-------- MATERIAL SHOWN

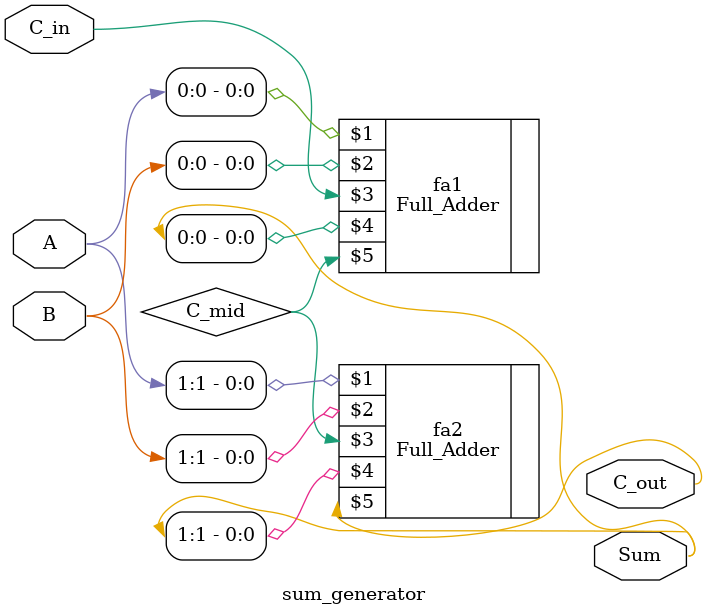
<source format=v>
`timescale 1ns / 1ps


module sum_generator(A, B, C_in, Sum, C_out);
input [1:0] A, B;
input C_in;
output [1:0] Sum;
output C_out;
wire C_mid; 

Full_Adder fa1(A[0], B[0], C_in, Sum[0], C_mid);
Full_Adder fa2(A[1], B[1], C_mid, Sum[1], C_out);
endmodule

</source>
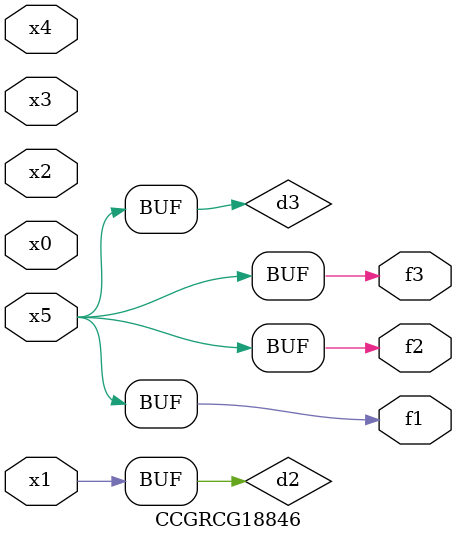
<source format=v>
module CCGRCG18846(
	input x0, x1, x2, x3, x4, x5,
	output f1, f2, f3
);

	wire d1, d2, d3;

	not (d1, x5);
	or (d2, x1);
	xnor (d3, d1);
	assign f1 = d3;
	assign f2 = d3;
	assign f3 = d3;
endmodule

</source>
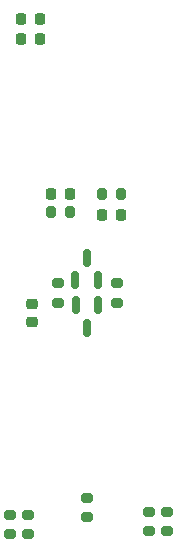
<source format=gbr>
%TF.GenerationSoftware,KiCad,Pcbnew,(6.0.9)*%
%TF.CreationDate,2022-11-21T22:18:44+02:00*%
%TF.ProjectId,esp32s2_devboard,65737033-3273-4325-9f64-6576626f6172,rev?*%
%TF.SameCoordinates,Original*%
%TF.FileFunction,Paste,Bot*%
%TF.FilePolarity,Positive*%
%FSLAX46Y46*%
G04 Gerber Fmt 4.6, Leading zero omitted, Abs format (unit mm)*
G04 Created by KiCad (PCBNEW (6.0.9)) date 2022-11-21 22:18:44*
%MOMM*%
%LPD*%
G01*
G04 APERTURE LIST*
G04 Aperture macros list*
%AMRoundRect*
0 Rectangle with rounded corners*
0 $1 Rounding radius*
0 $2 $3 $4 $5 $6 $7 $8 $9 X,Y pos of 4 corners*
0 Add a 4 corners polygon primitive as box body*
4,1,4,$2,$3,$4,$5,$6,$7,$8,$9,$2,$3,0*
0 Add four circle primitives for the rounded corners*
1,1,$1+$1,$2,$3*
1,1,$1+$1,$4,$5*
1,1,$1+$1,$6,$7*
1,1,$1+$1,$8,$9*
0 Add four rect primitives between the rounded corners*
20,1,$1+$1,$2,$3,$4,$5,0*
20,1,$1+$1,$4,$5,$6,$7,0*
20,1,$1+$1,$6,$7,$8,$9,0*
20,1,$1+$1,$8,$9,$2,$3,0*%
G04 Aperture macros list end*
%ADD10RoundRect,0.200000X-0.275000X0.200000X-0.275000X-0.200000X0.275000X-0.200000X0.275000X0.200000X0*%
%ADD11RoundRect,0.150000X-0.150000X0.587500X-0.150000X-0.587500X0.150000X-0.587500X0.150000X0.587500X0*%
%ADD12RoundRect,0.225000X-0.250000X0.225000X-0.250000X-0.225000X0.250000X-0.225000X0.250000X0.225000X0*%
%ADD13RoundRect,0.200000X0.200000X0.275000X-0.200000X0.275000X-0.200000X-0.275000X0.200000X-0.275000X0*%
%ADD14RoundRect,0.225000X-0.225000X-0.250000X0.225000X-0.250000X0.225000X0.250000X-0.225000X0.250000X0*%
%ADD15RoundRect,0.150000X0.150000X-0.587500X0.150000X0.587500X-0.150000X0.587500X-0.150000X-0.587500X0*%
%ADD16RoundRect,0.225000X0.225000X0.250000X-0.225000X0.250000X-0.225000X-0.250000X0.225000X-0.250000X0*%
%ADD17RoundRect,0.200000X-0.200000X-0.275000X0.200000X-0.275000X0.200000X0.275000X-0.200000X0.275000X0*%
%ADD18RoundRect,0.200000X0.275000X-0.200000X0.275000X0.200000X-0.275000X0.200000X-0.275000X-0.200000X0*%
G04 APERTURE END LIST*
D10*
%TO.C,R9*%
X160100000Y-73625000D03*
X160100000Y-75275000D03*
%TD*%
%TO.C,R6*%
X162560000Y-91792499D03*
X162560000Y-93442499D03*
%TD*%
%TO.C,R4*%
X157500000Y-93229999D03*
X157500000Y-94879999D03*
%TD*%
%TO.C,R3*%
X156000000Y-93229999D03*
X156000000Y-94879999D03*
%TD*%
D11*
%TO.C,Q2*%
X161600000Y-75512501D03*
X163500000Y-75512501D03*
X162550000Y-77387501D03*
%TD*%
D10*
%TO.C,R1*%
X167820000Y-92979999D03*
X167820000Y-94629999D03*
%TD*%
D12*
%TO.C,C5*%
X157900000Y-75375000D03*
X157900000Y-76925000D03*
%TD*%
D10*
%TO.C,R2*%
X169320000Y-92979999D03*
X169320000Y-94629999D03*
%TD*%
D13*
%TO.C,R7*%
X161120000Y-67569999D03*
X159470000Y-67569999D03*
%TD*%
D14*
%TO.C,C2*%
X156975000Y-52950001D03*
X158525000Y-52950001D03*
%TD*%
%TO.C,C7*%
X159520000Y-66069999D03*
X161070000Y-66069999D03*
%TD*%
%TO.C,C4*%
X163820000Y-67819999D03*
X165370000Y-67819999D03*
%TD*%
D15*
%TO.C,Q1*%
X163450000Y-73387501D03*
X161550000Y-73387501D03*
X162500000Y-71512501D03*
%TD*%
D16*
%TO.C,C1*%
X158525000Y-51250000D03*
X156975000Y-51250000D03*
%TD*%
D17*
%TO.C,R5*%
X163770000Y-66069999D03*
X165420000Y-66069999D03*
%TD*%
D18*
%TO.C,R8*%
X165100000Y-75275000D03*
X165100000Y-73625000D03*
%TD*%
M02*

</source>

----------------

EXERCISE:
Before printing the records again, strip out the pictures; change nothing else.

ANSWER TO THE PROBLEM:
<source format=v>
`timescale 1ns / 1ps


module sum_generator(A, B, C_in, Sum, C_out);
input [1:0] A, B;
input C_in;
output [1:0] Sum;
output C_out;
wire C_mid; 

Full_Adder fa1(A[0], B[0], C_in, Sum[0], C_mid);
Full_Adder fa2(A[1], B[1], C_mid, Sum[1], C_out);
endmodule

</source>
<source format=v>
module CCGRCG18846(
	input x0, x1, x2, x3, x4, x5,
	output f1, f2, f3
);

	wire d1, d2, d3;

	not (d1, x5);
	or (d2, x1);
	xnor (d3, d1);
	assign f1 = d3;
	assign f2 = d3;
	assign f3 = d3;
endmodule

</source>
<source format=gbr>
%TF.GenerationSoftware,KiCad,Pcbnew,(6.0.9)*%
%TF.CreationDate,2022-11-21T22:18:44+02:00*%
%TF.ProjectId,esp32s2_devboard,65737033-3273-4325-9f64-6576626f6172,rev?*%
%TF.SameCoordinates,Original*%
%TF.FileFunction,Paste,Bot*%
%TF.FilePolarity,Positive*%
%FSLAX46Y46*%
G04 Gerber Fmt 4.6, Leading zero omitted, Abs format (unit mm)*
G04 Created by KiCad (PCBNEW (6.0.9)) date 2022-11-21 22:18:44*
%MOMM*%
%LPD*%
G01*
G04 APERTURE LIST*
G04 Aperture macros list*
%AMRoundRect*
0 Rectangle with rounded corners*
0 $1 Rounding radius*
0 $2 $3 $4 $5 $6 $7 $8 $9 X,Y pos of 4 corners*
0 Add a 4 corners polygon primitive as box body*
4,1,4,$2,$3,$4,$5,$6,$7,$8,$9,$2,$3,0*
0 Add four circle primitives for the rounded corners*
1,1,$1+$1,$2,$3*
1,1,$1+$1,$4,$5*
1,1,$1+$1,$6,$7*
1,1,$1+$1,$8,$9*
0 Add four rect primitives between the rounded corners*
20,1,$1+$1,$2,$3,$4,$5,0*
20,1,$1+$1,$4,$5,$6,$7,0*
20,1,$1+$1,$6,$7,$8,$9,0*
20,1,$1+$1,$8,$9,$2,$3,0*%
G04 Aperture macros list end*
%ADD10RoundRect,0.200000X-0.275000X0.200000X-0.275000X-0.200000X0.275000X-0.200000X0.275000X0.200000X0*%
%ADD11RoundRect,0.150000X-0.150000X0.587500X-0.150000X-0.587500X0.150000X-0.587500X0.150000X0.587500X0*%
%ADD12RoundRect,0.225000X-0.250000X0.225000X-0.250000X-0.225000X0.250000X-0.225000X0.250000X0.225000X0*%
%ADD13RoundRect,0.200000X0.200000X0.275000X-0.200000X0.275000X-0.200000X-0.275000X0.200000X-0.275000X0*%
%ADD14RoundRect,0.225000X-0.225000X-0.250000X0.225000X-0.250000X0.225000X0.250000X-0.225000X0.250000X0*%
%ADD15RoundRect,0.150000X0.150000X-0.587500X0.150000X0.587500X-0.150000X0.587500X-0.150000X-0.587500X0*%
%ADD16RoundRect,0.225000X0.225000X0.250000X-0.225000X0.250000X-0.225000X-0.250000X0.225000X-0.250000X0*%
%ADD17RoundRect,0.200000X-0.200000X-0.275000X0.200000X-0.275000X0.200000X0.275000X-0.200000X0.275000X0*%
%ADD18RoundRect,0.200000X0.275000X-0.200000X0.275000X0.200000X-0.275000X0.200000X-0.275000X-0.200000X0*%
G04 APERTURE END LIST*
D10*
%TO.C,R9*%
X160100000Y-73625000D03*
X160100000Y-75275000D03*
%TD*%
%TO.C,R6*%
X162560000Y-91792499D03*
X162560000Y-93442499D03*
%TD*%
%TO.C,R4*%
X157500000Y-93229999D03*
X157500000Y-94879999D03*
%TD*%
%TO.C,R3*%
X156000000Y-93229999D03*
X156000000Y-94879999D03*
%TD*%
D11*
%TO.C,Q2*%
X161600000Y-75512501D03*
X163500000Y-75512501D03*
X162550000Y-77387501D03*
%TD*%
D10*
%TO.C,R1*%
X167820000Y-92979999D03*
X167820000Y-94629999D03*
%TD*%
D12*
%TO.C,C5*%
X157900000Y-75375000D03*
X157900000Y-76925000D03*
%TD*%
D10*
%TO.C,R2*%
X169320000Y-92979999D03*
X169320000Y-94629999D03*
%TD*%
D13*
%TO.C,R7*%
X161120000Y-67569999D03*
X159470000Y-67569999D03*
%TD*%
D14*
%TO.C,C2*%
X156975000Y-52950001D03*
X158525000Y-52950001D03*
%TD*%
%TO.C,C7*%
X159520000Y-66069999D03*
X161070000Y-66069999D03*
%TD*%
%TO.C,C4*%
X163820000Y-67819999D03*
X165370000Y-67819999D03*
%TD*%
D15*
%TO.C,Q1*%
X163450000Y-73387501D03*
X161550000Y-73387501D03*
X162500000Y-71512501D03*
%TD*%
D16*
%TO.C,C1*%
X158525000Y-51250000D03*
X156975000Y-51250000D03*
%TD*%
D17*
%TO.C,R5*%
X163770000Y-66069999D03*
X165420000Y-66069999D03*
%TD*%
D18*
%TO.C,R8*%
X165100000Y-75275000D03*
X165100000Y-73625000D03*
%TD*%
M02*

</source>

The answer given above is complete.